Treatments and drugsBy Mayo Clinic Staff
A number of factors, including your personal preferences, come into play when you decide whether to undergo treatment for lobular carcinoma in situ (LCIS).
There are three main approaches to treatment:
- Careful observation
- Taking a medication to reduce cancer risk (chemoprevention)
If you've been diagnosed with LCIS, your doctor may recommend more frequent exams to closely monitor your breasts for signs of cancer. This may include:
- Frequent breast self-exams to develop breast familiarity and to detect any unusual breast changes
- Clinical breast exams at least twice a year
- Screening mammograms every year
- Other imaging techniques, such as MRI, if you have other risk factors and a strong family history of breast cancer
Preventive therapy (chemoprevention) involves taking a medication to reduce your risk of breast cancer.
Two selective estrogen receptor modulator (SERM) drugs are approved to reduce the risk of invasive breast cancer. Both drugs work by blocking breast tissue's receptivity to estrogen, which influences the development and growth of many breast tumors.
Tamoxifen. Tamoxifen reduces the risk of developing invasive breast cancer. Tamoxifen can be used by both premenopausal and postmenopausal women. Tamoxifen is typically taken for five years.
Tamoxifen slightly increases the risk of serious conditions including uterine cancer, stroke and cataracts, as well as side effects such as hot flashes and vaginal dryness. Tamoxifen also increases the risk of blood clots in postmenopausal women.
- Raloxifene (Evista). Raloxifene is also approved to reduce the risk of invasive breast cancer in high-risk postmenopausal women, including those with LCIS. Raloxifene is as effective as tamoxifen in reducing risk of invasive breast cancer in postmenopausal women only. Raloxifene is linked to fewer cases of uterine cancer, blood clots and stroke than is tamoxifen, but is otherwise associated with similar health risks.
In general, these medications can reduce the risk of breast cancer by half.
Women who have multiple risk factors for heart disease or have a history of heart disease should not take either tamoxifen or raloxifene because of an increased risk of a stroke.
Another option for certain women may be exemestane (Aromasin), which decreases production of estrogen in the body.
Discuss with your doctor the risks and benefits of taking a drug for breast cancer prevention to see if it's the best course of treatment for you.
Surgery to remove the area of LCIS is another option for women who have an increased risk of breast cancer due to their family history of the disease. Removal is sometimes done at the time of a biopsy, but sometimes more tissue needs to be removed. After the LCIS is removed, you will continue to receive follow-up examinations, since you will still have a higher risk of developing breast cancer.
Another option for treating LCIS is preventive (prophylactic) mastectomy. This surgery removes both breasts — not just the breast affected with LCIS — to reduce your risk of developing invasive breast cancer. To obtain the best possible protective benefit from this surgery, both breasts are removed, because LCIS increases your risk of developing breast cancer in either breast.

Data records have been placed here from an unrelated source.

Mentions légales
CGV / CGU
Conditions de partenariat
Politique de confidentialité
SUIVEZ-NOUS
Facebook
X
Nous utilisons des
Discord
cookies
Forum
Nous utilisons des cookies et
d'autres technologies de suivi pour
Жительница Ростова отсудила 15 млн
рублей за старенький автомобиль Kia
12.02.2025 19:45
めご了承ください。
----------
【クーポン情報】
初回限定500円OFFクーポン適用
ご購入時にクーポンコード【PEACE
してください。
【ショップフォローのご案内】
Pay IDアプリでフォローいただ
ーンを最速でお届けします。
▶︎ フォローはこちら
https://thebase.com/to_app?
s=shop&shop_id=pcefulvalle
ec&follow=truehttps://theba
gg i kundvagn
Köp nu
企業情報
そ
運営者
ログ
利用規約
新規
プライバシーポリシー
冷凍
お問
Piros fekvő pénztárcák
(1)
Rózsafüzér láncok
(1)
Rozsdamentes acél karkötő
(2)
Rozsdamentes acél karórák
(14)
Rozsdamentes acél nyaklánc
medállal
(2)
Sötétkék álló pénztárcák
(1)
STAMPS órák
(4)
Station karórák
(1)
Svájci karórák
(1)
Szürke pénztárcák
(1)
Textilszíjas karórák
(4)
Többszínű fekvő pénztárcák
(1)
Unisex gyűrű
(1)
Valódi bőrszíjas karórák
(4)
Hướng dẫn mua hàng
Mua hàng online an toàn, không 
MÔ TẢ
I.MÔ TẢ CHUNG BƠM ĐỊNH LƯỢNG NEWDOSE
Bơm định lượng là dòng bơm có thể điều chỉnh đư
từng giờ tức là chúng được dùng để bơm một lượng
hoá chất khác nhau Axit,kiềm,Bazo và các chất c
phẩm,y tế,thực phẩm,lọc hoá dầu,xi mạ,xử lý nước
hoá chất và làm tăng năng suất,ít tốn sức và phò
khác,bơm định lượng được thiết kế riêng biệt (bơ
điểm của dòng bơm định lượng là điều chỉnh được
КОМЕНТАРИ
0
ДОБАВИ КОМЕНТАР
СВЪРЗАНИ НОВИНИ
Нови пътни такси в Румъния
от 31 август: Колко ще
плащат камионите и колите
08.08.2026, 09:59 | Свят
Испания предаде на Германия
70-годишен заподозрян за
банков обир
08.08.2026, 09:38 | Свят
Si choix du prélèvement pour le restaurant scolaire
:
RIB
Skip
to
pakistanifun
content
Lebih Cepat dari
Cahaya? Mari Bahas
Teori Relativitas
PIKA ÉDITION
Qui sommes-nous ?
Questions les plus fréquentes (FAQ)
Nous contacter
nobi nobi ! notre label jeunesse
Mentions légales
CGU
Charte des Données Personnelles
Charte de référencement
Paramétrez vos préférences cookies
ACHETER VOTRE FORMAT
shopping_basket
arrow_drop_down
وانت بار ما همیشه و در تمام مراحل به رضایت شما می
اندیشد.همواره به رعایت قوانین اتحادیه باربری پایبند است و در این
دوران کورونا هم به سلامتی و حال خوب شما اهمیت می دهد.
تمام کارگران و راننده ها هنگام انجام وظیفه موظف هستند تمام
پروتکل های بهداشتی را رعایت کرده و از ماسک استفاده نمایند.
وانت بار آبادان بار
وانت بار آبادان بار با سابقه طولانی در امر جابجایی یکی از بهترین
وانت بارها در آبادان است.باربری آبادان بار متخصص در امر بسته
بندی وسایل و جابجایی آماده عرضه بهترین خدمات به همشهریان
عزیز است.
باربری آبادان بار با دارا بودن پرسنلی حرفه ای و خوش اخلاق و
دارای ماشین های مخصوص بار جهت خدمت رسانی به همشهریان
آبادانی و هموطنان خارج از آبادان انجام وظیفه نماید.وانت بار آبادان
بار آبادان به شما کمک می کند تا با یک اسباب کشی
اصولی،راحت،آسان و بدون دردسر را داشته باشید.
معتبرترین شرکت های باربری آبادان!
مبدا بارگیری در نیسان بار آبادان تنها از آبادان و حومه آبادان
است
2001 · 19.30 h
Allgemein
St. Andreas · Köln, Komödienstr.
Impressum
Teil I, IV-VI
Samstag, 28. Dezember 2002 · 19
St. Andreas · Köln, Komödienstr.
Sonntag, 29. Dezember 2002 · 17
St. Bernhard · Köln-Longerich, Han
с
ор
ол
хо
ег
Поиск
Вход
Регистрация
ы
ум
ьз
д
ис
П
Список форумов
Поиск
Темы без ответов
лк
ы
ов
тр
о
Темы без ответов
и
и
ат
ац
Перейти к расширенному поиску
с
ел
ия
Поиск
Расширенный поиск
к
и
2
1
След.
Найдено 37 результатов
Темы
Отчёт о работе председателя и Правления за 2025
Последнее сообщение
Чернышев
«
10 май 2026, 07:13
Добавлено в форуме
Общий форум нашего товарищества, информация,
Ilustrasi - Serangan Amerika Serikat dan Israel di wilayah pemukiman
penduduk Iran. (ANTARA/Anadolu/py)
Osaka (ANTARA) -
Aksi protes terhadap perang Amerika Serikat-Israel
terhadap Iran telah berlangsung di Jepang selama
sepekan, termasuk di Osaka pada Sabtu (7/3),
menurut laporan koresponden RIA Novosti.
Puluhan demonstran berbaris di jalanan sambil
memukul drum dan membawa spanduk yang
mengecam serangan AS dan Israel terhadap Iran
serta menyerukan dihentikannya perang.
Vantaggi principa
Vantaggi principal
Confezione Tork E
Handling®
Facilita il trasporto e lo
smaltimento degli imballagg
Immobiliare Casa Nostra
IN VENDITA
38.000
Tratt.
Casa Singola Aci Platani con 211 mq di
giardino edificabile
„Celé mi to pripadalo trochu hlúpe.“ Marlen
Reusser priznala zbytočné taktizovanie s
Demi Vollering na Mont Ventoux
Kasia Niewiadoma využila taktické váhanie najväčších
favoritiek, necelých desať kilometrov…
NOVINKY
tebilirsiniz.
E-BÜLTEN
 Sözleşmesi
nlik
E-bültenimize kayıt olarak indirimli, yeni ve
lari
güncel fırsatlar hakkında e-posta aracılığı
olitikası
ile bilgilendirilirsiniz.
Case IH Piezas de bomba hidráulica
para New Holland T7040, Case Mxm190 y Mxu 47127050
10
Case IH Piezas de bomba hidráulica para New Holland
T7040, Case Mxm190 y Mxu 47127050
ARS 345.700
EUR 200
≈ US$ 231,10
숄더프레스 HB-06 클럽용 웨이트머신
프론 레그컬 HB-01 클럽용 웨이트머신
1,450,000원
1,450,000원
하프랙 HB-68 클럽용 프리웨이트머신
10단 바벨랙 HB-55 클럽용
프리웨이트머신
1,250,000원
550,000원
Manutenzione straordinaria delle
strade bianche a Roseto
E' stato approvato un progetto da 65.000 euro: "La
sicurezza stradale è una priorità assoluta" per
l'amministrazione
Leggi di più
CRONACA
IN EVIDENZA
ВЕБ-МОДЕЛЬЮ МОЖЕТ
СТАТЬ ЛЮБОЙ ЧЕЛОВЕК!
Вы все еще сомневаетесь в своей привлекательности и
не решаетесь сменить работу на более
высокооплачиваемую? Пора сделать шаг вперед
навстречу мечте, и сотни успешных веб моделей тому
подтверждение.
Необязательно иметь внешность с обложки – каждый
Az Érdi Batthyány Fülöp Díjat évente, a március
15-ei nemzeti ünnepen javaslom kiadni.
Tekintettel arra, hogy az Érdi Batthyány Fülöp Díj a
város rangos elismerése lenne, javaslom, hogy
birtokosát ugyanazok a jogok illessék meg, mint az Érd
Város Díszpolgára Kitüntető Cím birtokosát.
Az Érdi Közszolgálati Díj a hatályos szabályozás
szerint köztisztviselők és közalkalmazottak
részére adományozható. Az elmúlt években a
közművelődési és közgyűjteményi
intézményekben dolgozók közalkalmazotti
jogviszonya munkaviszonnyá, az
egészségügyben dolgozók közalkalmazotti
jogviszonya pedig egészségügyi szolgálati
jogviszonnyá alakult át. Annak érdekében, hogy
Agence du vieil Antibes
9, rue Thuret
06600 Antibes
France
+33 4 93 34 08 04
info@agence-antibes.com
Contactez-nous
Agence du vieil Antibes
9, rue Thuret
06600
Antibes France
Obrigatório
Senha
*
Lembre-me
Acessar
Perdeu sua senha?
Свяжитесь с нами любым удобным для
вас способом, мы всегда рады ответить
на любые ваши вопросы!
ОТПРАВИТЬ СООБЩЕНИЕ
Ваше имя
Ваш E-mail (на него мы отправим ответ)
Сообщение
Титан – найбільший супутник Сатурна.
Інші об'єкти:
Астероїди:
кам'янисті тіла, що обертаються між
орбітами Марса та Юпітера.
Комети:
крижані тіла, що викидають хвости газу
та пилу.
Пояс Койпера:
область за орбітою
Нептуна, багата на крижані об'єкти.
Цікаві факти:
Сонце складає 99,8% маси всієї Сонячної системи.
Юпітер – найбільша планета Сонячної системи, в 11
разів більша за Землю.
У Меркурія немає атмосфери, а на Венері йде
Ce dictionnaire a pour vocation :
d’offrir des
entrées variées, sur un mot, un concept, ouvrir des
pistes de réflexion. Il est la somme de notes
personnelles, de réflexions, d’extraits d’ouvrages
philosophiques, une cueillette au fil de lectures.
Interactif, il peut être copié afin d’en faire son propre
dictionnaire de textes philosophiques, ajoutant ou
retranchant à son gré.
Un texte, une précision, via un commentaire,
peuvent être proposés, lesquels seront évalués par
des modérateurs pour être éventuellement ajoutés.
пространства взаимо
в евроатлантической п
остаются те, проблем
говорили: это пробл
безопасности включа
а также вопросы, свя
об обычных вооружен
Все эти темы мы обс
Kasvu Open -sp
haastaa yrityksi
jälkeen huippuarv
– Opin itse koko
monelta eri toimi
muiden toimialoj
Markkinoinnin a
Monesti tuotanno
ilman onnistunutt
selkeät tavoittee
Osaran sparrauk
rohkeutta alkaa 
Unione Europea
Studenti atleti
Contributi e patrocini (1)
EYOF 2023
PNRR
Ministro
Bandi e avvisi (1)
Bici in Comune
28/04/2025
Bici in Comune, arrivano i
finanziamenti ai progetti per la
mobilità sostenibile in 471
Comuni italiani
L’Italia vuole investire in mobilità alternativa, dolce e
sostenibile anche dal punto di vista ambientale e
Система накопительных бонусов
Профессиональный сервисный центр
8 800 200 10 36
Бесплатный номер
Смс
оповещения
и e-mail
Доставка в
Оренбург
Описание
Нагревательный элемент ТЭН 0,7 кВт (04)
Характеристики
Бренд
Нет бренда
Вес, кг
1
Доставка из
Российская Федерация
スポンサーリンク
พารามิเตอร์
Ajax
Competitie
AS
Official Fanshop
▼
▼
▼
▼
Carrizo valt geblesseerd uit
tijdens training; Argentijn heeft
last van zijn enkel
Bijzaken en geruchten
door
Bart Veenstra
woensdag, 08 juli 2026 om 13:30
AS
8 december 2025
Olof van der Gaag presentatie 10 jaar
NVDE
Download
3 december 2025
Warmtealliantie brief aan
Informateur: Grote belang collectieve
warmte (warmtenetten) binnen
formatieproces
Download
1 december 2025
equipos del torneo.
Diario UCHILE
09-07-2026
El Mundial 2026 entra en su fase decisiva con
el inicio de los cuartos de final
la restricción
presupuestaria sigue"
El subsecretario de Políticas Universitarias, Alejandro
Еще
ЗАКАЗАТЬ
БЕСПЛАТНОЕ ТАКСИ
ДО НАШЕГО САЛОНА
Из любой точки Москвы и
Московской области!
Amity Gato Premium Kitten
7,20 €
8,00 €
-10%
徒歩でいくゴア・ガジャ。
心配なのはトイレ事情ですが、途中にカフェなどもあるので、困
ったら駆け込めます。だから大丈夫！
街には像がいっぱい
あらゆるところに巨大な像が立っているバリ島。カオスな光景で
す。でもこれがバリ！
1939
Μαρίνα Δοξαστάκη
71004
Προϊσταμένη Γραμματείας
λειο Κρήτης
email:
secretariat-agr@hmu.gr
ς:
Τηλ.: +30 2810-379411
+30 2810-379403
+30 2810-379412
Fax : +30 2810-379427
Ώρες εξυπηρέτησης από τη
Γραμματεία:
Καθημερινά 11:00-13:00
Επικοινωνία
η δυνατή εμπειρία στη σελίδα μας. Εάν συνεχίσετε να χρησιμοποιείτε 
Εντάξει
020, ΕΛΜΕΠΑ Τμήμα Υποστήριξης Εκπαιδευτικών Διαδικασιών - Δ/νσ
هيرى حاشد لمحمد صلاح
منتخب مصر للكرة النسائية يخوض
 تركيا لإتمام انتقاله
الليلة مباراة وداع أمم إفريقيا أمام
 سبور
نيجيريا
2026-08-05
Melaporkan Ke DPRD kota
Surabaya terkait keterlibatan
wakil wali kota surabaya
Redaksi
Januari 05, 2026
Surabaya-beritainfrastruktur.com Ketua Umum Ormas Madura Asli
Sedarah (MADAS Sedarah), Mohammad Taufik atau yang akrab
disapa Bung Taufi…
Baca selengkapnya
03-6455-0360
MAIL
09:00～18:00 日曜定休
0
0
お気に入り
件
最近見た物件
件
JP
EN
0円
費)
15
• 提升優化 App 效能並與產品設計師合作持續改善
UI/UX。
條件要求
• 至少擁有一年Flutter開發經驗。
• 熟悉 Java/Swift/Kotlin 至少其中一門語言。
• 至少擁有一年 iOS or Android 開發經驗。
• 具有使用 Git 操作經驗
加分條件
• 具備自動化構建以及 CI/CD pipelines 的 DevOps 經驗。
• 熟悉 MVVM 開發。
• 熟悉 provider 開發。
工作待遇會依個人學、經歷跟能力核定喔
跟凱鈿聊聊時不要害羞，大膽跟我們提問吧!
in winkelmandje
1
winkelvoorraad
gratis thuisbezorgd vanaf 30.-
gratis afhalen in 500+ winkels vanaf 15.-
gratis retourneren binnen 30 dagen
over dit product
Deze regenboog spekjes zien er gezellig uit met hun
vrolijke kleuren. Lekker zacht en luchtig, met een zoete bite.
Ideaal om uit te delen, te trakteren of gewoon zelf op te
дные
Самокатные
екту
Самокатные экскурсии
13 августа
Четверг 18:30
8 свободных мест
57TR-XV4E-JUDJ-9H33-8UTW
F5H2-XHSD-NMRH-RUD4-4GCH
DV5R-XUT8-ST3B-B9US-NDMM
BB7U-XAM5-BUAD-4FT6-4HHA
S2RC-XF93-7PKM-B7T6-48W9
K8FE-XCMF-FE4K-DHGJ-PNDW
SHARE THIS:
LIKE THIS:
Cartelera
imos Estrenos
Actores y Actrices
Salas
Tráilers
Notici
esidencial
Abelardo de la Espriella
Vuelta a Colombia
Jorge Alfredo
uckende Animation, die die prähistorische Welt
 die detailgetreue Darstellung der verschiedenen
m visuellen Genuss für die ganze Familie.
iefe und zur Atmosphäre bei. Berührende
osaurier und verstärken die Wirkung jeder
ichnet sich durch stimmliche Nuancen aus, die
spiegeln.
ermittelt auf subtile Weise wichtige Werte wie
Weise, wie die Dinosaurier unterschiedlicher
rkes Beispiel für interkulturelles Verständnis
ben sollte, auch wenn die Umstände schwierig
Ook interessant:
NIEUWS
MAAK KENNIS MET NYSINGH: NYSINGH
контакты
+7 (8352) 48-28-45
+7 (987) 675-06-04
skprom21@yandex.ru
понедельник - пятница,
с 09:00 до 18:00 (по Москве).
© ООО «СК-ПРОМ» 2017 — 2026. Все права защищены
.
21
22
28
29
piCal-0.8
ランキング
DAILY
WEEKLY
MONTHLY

Preventive surgery may be an option for you if you're at high risk of breast cancer based on a very strong family history or a BRCA gene mutation.
Surgery to treat LCIS isn't urgent, so you have time to carefully weigh the pros and cons of preventive mastectomy with your doctor.
If you have LCIS, you might consider participating in a clinical trial exploring an emerging therapy for preventing breast cancer. Ask your doctor whether you might be a candidate for current clinical trials.